September 11, 2001 : framing the attacks in America's press

Pelser, Waldimar (2002-12)

Thesis (MPhil)--University of Stellenbosch, 2002.

Thesis

ENGLISH ABSTRACT: The attacks on New York and Washington on September 11 2001 constituted a singular media event. On the front pages of America's newspapers and in its pre-eminent news magazines unfolded, in the immediate wake of the blitz, a portrayal that uncontroversially legitimised claims to American innocence, fomented moral certitude through parallels with previous wars and anticipated retaliation that would soon enough engulf Afghanistan.

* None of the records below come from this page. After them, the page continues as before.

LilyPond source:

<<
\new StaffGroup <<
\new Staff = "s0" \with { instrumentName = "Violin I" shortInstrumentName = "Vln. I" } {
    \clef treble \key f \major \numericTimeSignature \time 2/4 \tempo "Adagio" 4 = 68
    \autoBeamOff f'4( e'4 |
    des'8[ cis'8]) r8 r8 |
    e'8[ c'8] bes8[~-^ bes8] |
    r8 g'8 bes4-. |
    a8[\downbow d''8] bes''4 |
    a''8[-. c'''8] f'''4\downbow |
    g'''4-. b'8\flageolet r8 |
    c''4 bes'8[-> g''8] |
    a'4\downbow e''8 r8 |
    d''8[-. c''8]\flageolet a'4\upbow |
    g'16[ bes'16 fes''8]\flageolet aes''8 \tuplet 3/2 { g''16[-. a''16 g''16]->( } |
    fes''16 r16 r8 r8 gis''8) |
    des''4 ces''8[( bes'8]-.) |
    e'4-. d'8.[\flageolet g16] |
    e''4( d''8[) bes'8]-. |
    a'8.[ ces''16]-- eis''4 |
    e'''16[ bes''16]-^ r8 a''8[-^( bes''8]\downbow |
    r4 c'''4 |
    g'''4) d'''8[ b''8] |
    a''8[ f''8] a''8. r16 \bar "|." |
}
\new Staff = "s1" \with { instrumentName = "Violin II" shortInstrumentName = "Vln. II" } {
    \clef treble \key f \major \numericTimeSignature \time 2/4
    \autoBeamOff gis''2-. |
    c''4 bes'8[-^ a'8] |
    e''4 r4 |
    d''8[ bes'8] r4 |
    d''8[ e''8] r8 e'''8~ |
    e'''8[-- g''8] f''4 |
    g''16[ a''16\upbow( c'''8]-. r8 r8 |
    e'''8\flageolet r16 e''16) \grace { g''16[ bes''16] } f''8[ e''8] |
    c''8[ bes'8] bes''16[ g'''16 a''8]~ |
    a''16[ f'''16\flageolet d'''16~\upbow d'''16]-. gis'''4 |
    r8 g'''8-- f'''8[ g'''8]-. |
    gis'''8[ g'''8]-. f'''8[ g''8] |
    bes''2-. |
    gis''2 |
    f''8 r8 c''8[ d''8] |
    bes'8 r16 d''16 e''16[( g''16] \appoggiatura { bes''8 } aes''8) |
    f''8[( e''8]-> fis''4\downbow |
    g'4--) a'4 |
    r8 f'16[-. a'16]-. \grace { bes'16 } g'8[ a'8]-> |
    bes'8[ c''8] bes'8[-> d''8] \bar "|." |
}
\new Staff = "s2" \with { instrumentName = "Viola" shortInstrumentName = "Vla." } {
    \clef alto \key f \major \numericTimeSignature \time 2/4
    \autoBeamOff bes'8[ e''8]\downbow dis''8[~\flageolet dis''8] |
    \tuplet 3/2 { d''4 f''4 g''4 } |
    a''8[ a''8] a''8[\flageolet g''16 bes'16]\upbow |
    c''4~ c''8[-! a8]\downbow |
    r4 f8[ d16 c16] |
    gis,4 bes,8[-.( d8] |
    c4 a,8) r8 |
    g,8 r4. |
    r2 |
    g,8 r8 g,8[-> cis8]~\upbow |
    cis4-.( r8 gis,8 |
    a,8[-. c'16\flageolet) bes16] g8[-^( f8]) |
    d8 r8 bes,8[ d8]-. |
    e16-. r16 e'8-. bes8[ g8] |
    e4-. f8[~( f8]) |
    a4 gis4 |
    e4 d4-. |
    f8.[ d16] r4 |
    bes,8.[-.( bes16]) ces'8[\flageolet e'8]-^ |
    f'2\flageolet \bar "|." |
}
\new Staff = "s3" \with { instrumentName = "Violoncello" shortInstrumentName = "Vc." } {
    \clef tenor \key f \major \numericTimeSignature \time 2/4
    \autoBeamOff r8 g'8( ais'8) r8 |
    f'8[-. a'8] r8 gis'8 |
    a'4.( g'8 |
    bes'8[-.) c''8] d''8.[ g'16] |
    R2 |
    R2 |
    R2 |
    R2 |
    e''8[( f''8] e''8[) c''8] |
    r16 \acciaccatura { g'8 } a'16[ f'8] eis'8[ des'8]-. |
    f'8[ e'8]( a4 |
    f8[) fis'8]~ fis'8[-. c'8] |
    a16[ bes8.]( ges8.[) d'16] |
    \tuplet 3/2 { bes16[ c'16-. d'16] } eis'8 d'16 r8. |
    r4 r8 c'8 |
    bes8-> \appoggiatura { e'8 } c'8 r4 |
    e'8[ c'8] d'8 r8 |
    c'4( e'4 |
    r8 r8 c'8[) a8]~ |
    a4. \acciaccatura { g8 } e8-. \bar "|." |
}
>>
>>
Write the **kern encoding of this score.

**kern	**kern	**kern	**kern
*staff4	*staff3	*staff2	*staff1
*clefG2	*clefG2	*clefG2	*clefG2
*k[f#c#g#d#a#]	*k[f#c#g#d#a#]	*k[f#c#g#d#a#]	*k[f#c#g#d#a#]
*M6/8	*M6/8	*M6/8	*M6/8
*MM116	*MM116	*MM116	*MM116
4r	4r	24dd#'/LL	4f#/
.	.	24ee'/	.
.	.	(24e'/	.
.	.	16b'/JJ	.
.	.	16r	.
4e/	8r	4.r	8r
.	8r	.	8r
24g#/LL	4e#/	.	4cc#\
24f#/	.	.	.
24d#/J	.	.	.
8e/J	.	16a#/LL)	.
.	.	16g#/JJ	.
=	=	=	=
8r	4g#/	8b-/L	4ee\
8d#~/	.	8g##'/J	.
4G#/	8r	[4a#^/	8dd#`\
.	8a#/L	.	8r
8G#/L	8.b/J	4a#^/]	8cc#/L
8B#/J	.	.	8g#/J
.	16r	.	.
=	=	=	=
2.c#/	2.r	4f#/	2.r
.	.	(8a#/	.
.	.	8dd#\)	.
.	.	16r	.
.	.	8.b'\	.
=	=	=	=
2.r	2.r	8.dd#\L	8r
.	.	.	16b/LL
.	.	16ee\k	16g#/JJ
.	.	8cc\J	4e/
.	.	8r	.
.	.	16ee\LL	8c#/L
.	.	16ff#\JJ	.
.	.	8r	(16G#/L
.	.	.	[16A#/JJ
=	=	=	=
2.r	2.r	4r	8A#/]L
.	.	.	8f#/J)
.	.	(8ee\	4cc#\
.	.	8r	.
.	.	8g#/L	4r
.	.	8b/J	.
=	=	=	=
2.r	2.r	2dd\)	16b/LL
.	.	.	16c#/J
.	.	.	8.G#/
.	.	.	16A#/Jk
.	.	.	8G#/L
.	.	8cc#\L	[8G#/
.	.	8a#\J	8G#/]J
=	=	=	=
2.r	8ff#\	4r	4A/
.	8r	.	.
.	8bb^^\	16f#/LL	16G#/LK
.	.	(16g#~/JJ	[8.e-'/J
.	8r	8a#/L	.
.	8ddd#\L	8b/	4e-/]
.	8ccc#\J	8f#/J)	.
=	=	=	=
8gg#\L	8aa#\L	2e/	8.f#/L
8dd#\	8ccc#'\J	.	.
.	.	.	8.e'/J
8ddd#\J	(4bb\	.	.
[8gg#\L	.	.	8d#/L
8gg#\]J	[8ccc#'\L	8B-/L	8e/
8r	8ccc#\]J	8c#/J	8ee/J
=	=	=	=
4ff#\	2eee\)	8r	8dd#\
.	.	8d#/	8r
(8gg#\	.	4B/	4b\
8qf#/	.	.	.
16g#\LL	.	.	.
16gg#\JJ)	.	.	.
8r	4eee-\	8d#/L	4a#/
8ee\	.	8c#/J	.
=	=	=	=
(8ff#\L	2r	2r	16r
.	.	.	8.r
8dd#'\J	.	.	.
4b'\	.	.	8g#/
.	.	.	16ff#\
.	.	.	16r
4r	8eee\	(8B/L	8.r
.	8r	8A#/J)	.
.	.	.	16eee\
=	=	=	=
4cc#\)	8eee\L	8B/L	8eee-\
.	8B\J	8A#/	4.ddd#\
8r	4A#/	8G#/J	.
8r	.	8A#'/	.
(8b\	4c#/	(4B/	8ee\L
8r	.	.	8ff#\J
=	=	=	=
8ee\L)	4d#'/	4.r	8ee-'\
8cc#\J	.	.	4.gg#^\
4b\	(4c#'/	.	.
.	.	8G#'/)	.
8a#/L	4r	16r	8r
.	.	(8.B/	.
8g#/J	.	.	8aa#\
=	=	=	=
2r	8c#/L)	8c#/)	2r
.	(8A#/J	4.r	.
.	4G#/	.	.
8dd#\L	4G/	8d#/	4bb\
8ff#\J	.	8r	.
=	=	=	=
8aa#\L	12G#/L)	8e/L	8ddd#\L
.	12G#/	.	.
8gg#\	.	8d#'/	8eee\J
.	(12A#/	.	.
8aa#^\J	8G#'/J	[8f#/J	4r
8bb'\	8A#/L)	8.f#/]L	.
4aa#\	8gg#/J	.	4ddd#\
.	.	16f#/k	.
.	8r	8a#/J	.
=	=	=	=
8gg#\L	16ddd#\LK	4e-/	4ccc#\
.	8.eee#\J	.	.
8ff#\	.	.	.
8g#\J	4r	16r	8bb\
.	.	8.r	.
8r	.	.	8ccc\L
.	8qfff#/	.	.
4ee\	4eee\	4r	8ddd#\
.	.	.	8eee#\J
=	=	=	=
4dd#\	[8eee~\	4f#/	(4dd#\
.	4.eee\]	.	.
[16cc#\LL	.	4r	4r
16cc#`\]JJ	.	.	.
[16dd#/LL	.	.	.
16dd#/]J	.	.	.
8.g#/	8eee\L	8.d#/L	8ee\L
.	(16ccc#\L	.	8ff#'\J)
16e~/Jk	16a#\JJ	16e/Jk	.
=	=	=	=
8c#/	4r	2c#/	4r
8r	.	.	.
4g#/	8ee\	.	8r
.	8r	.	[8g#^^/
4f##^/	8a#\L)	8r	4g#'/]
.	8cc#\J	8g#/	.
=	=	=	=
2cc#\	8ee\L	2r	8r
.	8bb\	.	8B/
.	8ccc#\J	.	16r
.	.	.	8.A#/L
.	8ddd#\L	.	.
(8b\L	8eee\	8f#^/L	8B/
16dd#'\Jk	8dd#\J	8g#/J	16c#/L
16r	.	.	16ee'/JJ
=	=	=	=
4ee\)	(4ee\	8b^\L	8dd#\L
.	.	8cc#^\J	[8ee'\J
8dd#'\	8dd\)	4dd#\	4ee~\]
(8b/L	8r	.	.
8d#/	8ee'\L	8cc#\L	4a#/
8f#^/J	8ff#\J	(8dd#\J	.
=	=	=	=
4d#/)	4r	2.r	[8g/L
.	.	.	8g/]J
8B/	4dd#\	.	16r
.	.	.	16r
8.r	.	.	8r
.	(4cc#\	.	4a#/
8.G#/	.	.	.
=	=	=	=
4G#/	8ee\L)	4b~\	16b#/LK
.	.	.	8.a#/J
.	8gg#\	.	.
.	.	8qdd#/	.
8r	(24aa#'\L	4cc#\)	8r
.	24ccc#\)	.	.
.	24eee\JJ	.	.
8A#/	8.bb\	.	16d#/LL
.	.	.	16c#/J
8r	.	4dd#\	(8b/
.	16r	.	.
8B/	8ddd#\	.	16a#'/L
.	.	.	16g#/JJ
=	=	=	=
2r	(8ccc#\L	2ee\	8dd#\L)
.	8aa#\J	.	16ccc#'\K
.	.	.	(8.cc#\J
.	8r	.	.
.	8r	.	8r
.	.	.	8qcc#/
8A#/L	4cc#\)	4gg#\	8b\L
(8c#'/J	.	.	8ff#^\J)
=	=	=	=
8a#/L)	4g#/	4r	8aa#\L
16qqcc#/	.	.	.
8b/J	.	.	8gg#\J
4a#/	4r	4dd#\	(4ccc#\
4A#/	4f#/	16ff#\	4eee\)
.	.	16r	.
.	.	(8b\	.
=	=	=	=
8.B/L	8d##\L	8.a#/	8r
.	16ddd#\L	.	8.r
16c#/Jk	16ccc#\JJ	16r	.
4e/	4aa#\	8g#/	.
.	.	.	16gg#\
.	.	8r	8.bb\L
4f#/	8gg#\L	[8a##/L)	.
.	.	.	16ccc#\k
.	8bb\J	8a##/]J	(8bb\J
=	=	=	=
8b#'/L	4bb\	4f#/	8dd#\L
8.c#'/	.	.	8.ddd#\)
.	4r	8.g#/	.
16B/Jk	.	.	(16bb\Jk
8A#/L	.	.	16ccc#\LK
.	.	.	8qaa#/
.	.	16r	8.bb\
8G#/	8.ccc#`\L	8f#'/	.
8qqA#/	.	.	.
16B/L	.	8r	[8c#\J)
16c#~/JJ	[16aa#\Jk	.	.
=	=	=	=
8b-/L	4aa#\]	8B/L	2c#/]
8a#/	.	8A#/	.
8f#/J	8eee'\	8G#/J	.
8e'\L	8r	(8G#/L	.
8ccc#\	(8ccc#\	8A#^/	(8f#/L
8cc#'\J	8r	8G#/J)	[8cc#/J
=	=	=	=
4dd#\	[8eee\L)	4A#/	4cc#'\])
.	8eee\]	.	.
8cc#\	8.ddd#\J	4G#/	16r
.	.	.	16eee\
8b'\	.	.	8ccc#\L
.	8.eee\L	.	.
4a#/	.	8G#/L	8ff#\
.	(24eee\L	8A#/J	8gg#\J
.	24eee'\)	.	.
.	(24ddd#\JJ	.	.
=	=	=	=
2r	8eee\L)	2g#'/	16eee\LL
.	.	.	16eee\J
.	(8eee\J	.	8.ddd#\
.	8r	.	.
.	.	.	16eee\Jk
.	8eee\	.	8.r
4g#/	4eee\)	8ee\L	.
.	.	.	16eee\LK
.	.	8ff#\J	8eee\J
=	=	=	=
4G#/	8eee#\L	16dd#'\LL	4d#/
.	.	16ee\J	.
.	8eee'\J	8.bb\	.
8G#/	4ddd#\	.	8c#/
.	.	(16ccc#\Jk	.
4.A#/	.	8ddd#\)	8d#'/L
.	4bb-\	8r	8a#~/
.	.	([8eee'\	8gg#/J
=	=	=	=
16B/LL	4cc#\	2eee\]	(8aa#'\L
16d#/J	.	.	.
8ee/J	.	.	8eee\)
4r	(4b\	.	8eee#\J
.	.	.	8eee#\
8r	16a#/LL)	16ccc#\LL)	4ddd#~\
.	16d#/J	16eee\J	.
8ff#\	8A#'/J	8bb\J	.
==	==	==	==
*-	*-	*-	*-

Showing, first, that accounts of reality are always social constructions, the "framing" of September 11 in America's press will be evaluated with reference to 122 newspaper front pages, most from September 12, some from the day of the attacks, and two American news magazines. The emergence of a discourse of war will be considered, as well as the perpetuation within and without of the press of dominant views on America's role in the conflict. The extent to which this "popular frame" selectively excluded inconvenient truths is illustrated in critiques of john Pilger and Noam Chomsky, and an assessment of the politics of defining "terror". The analysis is placed within the normative framework of orthodox joumalism ethics, particularly the values of impartiality and objectivity, concluding that, in democracy, a responsible media better serves the public interest through sustained criticism than compliant patriotism.

AFRIKAANSE OPSOMMING: Die aanvalle op New York en Washington op 11 September 2001 was 'n uitsonderlike mediagebeurtenis. Direk daarna het 'n uitbeelding op die voorblaaie van Amerika se koerante en in twee voorste nuustydskrifte ontvou wat aansprake op Amerikaanse onskuld sonder omhaal sou legitimeer, parallelle met vorige oorloë in die diens van morele daadkragtigheid sou oproep, en wraakaanvalle sou antisipeer wat kort daarna in Afghanistan sou woed. Met as vertrekpunt die argument dat enige weergawe van realiteit 'n sosiale konstruksie is, word die uitbeelding ("framing") van die aanvalle in die Amerikaanse pers op 122 koerantvoorblaaie, hoofsaaklik van 12 September maar insluitend enkeles van die aanvalsdag self, en in twee Amerikaanse nuustydskrifte hier geevalueer. Die ontluiking van 'n oorlogsdiskoers word bekyk, asook die voortsetting binne en buite die media van heersende sienings oor Amerika se rol in die konflik. Die mate waarin hierdie "populêre omraming" ("framing") ongemaklike waarhede selektief uitgesluit het, word aangetoon in critiques van John Pilger en Noam Chomsky, en 'n oorweging van die politiek agter 'n definisie van "terreur". Die analise voltrek in die normatiewe raamwerk van joernalistieke etiek, veral die waardes van onpartydigheid en objektiviteit, en kom tot die gevolgtrekking dat, in demokrasie, 'n verantwoordelike media die openbare belang beter dien deur volgehou kritiek as deur onderdanige patriotisme.